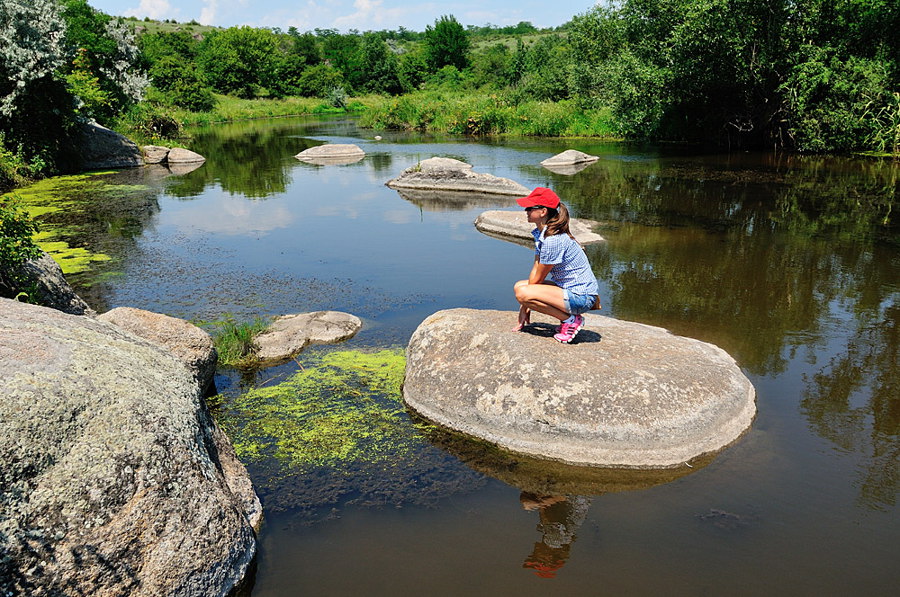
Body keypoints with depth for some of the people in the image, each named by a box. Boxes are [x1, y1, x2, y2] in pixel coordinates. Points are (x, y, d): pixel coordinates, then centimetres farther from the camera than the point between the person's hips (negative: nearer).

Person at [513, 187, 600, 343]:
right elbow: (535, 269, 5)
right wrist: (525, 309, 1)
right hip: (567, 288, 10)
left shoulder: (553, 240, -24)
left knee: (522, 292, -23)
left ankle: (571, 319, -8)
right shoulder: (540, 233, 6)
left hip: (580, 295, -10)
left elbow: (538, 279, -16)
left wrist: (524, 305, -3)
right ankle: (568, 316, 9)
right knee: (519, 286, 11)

> EXERCISE INSTRUCTIONS: The response should consist of the entries above, given again exactly and free of pictures.

> RESULT:
Body keypoints with depth for some of the people in the image, each named by a box. Boxes are [x1, y1, x2, y2] in pixel coordinates. Points are (x, y, d): pixel coordinates, then centimetres farther from the camera than the point between the person's hips (negative: nearer).

Person at [513, 187, 600, 343]:
right elbow: (535, 269, 5)
right wrist: (525, 309, 1)
right hip: (567, 288, 10)
left shoulder: (553, 240, -24)
left knee: (522, 292, -23)
left ankle: (571, 319, -8)
right shoulder: (540, 233, 6)
left hip: (580, 295, -10)
left elbow: (538, 279, -16)
left wrist: (524, 305, -3)
right ankle: (568, 316, 9)
right knee: (519, 286, 11)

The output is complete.